CÂBLES POUR L'ÉLECTRONIQUE

Le câble HDMI à 7 $ donnera-t-il une plus mauvaise image que celui à 40 $ ? Et le câble USB de votre iPad à 35 $ sera-t-il plus efficace ? Avis aux intéressés : le célèbre illusionniste James Randi offre 1 million à celui qui en fera la démonstration. Selon Michel Dagenais, professeur en génie informatique à Polytechnique Montréal, le test est simple quand il s'agit de numérique : « Ça fonctionne ou pas. Des câbles de haute qualité avec contacts en or, c'est une arnaque totale. » Il reconnaît toutefois que la solidité et la durabilité peuvent augmenter avec le prix - des critères quand les câbles sont dans les murs, par exemple. « Il ne faut pas payer 1 $ ou 2 $, mais on n'a pas non plus besoin de payer très cher. »
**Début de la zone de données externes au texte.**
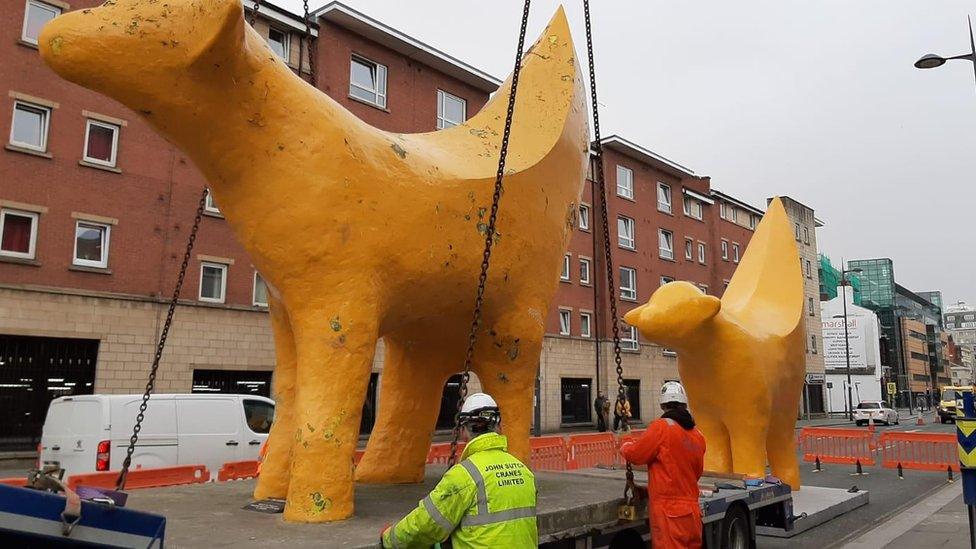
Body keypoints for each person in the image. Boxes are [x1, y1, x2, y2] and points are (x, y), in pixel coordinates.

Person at [381, 393, 537, 548]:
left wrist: (389, 538)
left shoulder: (464, 475)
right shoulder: (523, 470)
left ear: (462, 431)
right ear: (499, 427)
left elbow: (426, 525)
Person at [620, 381, 706, 549]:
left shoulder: (662, 427)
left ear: (663, 405)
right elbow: (691, 474)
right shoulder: (697, 435)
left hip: (670, 514)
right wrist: (648, 490)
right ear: (683, 404)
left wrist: (625, 442)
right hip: (692, 513)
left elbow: (637, 454)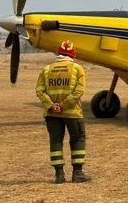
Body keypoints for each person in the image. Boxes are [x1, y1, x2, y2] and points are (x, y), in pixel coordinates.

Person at [36, 40, 90, 183]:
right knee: (78, 138)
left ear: (58, 53)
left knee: (55, 142)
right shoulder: (78, 69)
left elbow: (39, 91)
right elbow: (79, 91)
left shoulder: (46, 70)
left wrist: (52, 105)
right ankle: (77, 173)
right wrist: (64, 105)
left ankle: (59, 175)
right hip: (72, 113)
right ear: (73, 54)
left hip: (51, 113)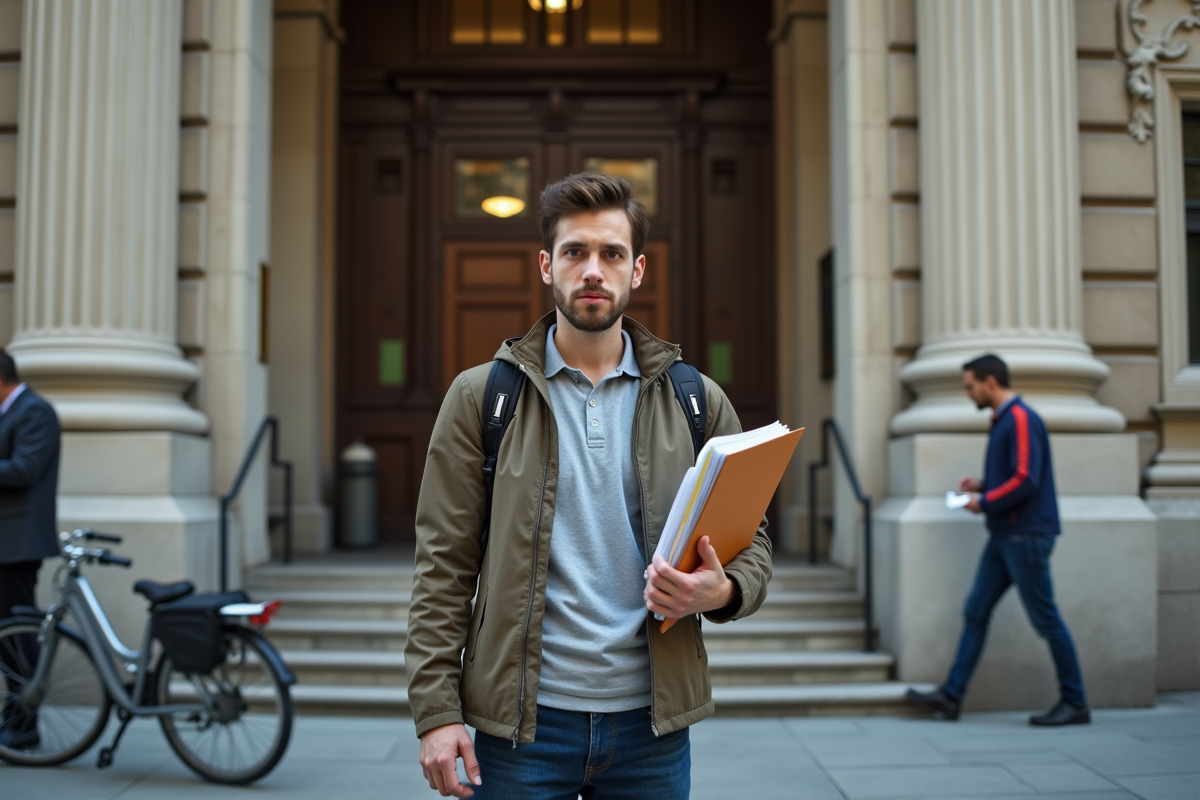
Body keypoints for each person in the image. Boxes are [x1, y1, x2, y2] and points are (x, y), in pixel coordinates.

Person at [405, 172, 773, 799]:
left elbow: (753, 542)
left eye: (612, 253)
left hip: (650, 731)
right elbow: (443, 567)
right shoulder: (481, 398)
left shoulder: (695, 401)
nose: (593, 270)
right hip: (520, 730)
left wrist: (724, 589)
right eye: (575, 252)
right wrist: (437, 714)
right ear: (548, 266)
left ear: (639, 270)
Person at [906, 353, 1089, 727]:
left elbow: (1026, 479)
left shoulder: (1020, 418)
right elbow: (1018, 476)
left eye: (970, 386)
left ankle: (1075, 701)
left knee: (1046, 620)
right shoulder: (1006, 420)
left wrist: (984, 501)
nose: (967, 393)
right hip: (1006, 534)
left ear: (990, 382)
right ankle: (952, 695)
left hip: (1024, 536)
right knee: (975, 611)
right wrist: (983, 485)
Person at [0, 349, 63, 748]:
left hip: (18, 546)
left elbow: (24, 469)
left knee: (17, 635)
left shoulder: (35, 411)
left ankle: (25, 722)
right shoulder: (12, 412)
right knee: (7, 633)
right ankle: (15, 710)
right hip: (7, 543)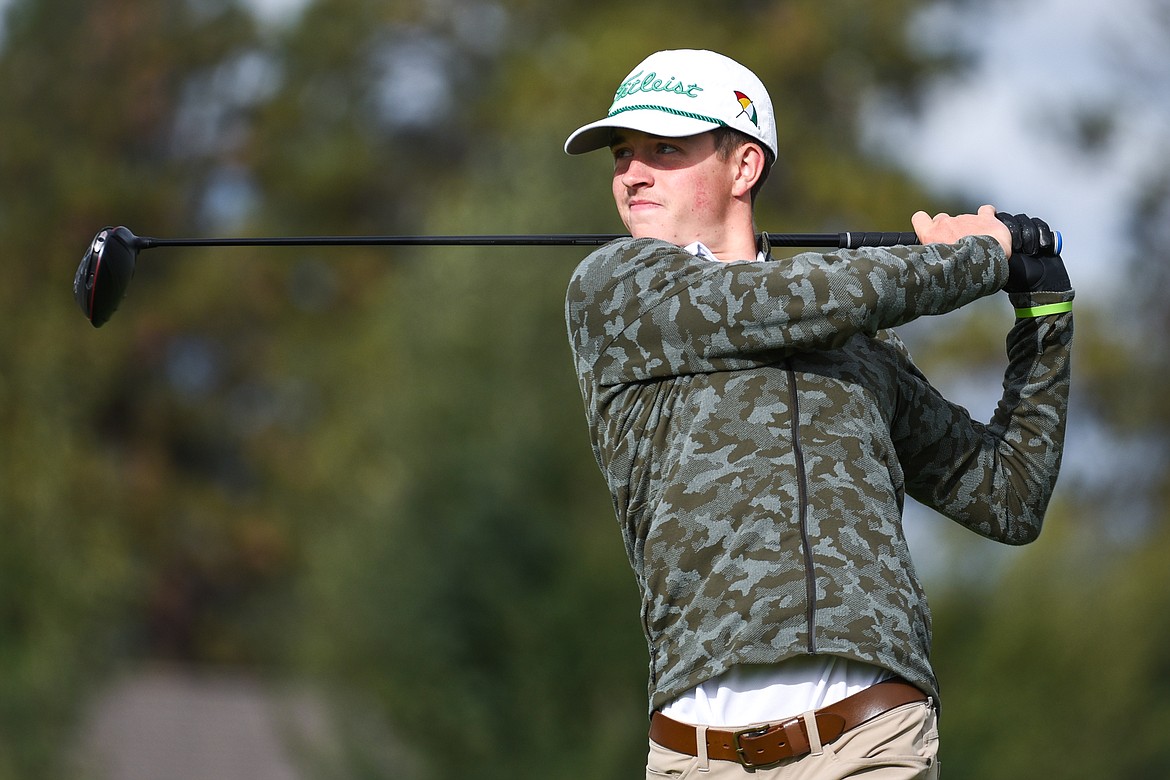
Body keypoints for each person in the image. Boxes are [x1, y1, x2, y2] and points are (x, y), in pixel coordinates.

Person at [562, 49, 1073, 779]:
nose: (632, 173)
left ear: (743, 167)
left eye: (664, 150)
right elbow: (791, 301)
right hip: (694, 756)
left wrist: (1044, 314)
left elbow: (1009, 495)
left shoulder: (859, 350)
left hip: (870, 741)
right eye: (622, 155)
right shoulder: (615, 291)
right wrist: (974, 260)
ÉCOUTEURS INTRA-AURICULAIRES

Attention, on a affaire ici à des produits se vendant entre 50 cents et 600 $. À la mi-février, le spécialiste de renommée mondiale Sean Olive a publié des résultats de recherche basés sur l'étude de 61 modèles. Sa conclusion, en très résumé : plus on paie cher, plus on se fait avoir. « Le prix ne permet pas du tout de prédire la qualité sonore : il relève surtout du marketing », estime Jérémie Voix, professeur à l'École de technologie supérieure. Pour la qualité sonore, il vaut mieux se fier aux avis des connaisseurs, précise-t-il, notamment ceux de Rtings, une entreprise montréalaise. Évidemment, la qualité des matériaux et l'élimination des bruits ambiants demandent un minimum d'investissement. « Moins cher égal souvent moins de confort, mais on n'a pas besoin de payer 3000 $ pour ça. »

VÊTEMENTS

On aura rarement eu, dans l'histoire de l'humanité, accès à une aussi grande variété de vêtements à très bas prix. Ceintures et t-shirts à 5 $, chaussures et pantalons à 20 $ sont maintenant courants et d'apparence séduisante. Mais ne demandez pas à Jocelyn Bellemare, professeur à l'École supérieure de mode de l'UQAM, de s'en réjouir. « C'est l'État-Walmart. On se ramasse avec trop de produits médiocres dans sa garde-robe, des t-shirts qui perdent leur forme au premier lavage, des ceintures qui s'écaillent rapidement. » L'expert se dit « choqué » par cette invasion de vêtements bas de gamme qui a « créé une démotivation, une espèce de détachement face au plaisir d'acheter des produits de qualité ». Son conseil : acheter moins, mieux choisir. Et oublier les t-shirts à 5 $.